Yawn... IE is vulnerable and this is news, why? Seriously, people, if you're using IE to actually surf the Web I would argue you're probably already vulnerable because your system is running Windows, all your settings are probably default, and you probably don't care.

The post adds nothing to the discussion, says this article isn't newsworthy and does a broad ad hominem attack on all users of IE. How is that not flamebait?

I probably wouldn

Re:Yawn...

[MikeURL (890801)]

Or people should just pay attention to the moderation guidelines. You are encouraged to upmod rather than downmod. IMO downmods are applied almost instantly to the posts that truly deserve it (GNNA, random letters, fristie postie, etc). Then again I have two modes, read at -1 when I have time and read at +4 when I don't. In my case downmods don't mean all that much.

What I DO find interesting are moderation wars where a large number of points are expended upping and downing the same post. A few of my

Re:Don't fret!

[Lord Bitman (95493)]

That's just Firefox crashing as it does normally, unrelated to this issue ;)

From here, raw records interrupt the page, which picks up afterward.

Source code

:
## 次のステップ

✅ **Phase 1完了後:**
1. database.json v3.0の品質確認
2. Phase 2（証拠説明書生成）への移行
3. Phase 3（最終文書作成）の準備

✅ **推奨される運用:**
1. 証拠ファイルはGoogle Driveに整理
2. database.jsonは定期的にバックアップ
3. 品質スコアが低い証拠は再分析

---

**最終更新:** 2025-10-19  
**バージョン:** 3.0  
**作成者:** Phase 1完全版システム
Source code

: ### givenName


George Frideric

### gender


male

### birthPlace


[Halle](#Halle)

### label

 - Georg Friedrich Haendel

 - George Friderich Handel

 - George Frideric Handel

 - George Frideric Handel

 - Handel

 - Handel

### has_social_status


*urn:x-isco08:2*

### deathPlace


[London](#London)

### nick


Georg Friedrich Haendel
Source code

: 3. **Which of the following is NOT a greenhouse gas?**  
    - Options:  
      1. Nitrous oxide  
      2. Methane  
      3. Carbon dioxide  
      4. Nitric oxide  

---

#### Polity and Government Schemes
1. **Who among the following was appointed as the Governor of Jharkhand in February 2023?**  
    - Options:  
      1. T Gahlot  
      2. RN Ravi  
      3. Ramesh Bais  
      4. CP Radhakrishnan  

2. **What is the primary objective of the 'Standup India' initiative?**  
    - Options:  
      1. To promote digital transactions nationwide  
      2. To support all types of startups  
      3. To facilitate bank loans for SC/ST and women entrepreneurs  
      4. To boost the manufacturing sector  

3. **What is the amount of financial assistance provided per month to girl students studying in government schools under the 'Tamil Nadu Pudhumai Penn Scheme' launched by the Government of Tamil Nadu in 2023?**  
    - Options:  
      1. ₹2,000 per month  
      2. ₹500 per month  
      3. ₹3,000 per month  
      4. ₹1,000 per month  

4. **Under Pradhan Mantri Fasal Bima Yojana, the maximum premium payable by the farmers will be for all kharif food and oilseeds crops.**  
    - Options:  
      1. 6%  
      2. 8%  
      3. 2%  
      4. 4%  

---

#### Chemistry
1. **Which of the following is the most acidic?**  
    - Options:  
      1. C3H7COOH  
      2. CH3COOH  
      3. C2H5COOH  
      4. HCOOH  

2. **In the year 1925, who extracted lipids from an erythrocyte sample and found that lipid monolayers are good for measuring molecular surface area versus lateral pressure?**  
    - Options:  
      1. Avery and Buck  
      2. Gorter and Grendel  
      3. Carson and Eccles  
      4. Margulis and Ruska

Re:Firefox isn't perfect...

[TheRaven64 (641858)]

Many of the security provisions in OpenBSD cause code to crash when a security hole is encountered. I would much rather have the minor inconvenience of restarting an application than having to re-build a compromised machine. Of course, ideally it should do neither, but given the choice I'd take a crash over being 'pwned' any day.

Re:Firefox vulnerable too

[FooAtWFU (699187)]

It doesn't crash firefox. It hangs Firefox because it's trying to display a prompt() wherein it must reflow zillions of interesting Unicode characters. Eventually it'll display.

if you interrupt the busy state in a debugger we're busy in layout trying to
display the prompt(). Usually in some form of Reflow(), sometimes in font
stuff, sometimes in Bidi (nsBidiPresUtils::RemoveBidiContinuation?).

The bugzilla title for this bug is 'hang when long wrappable string is passed to prompt()'.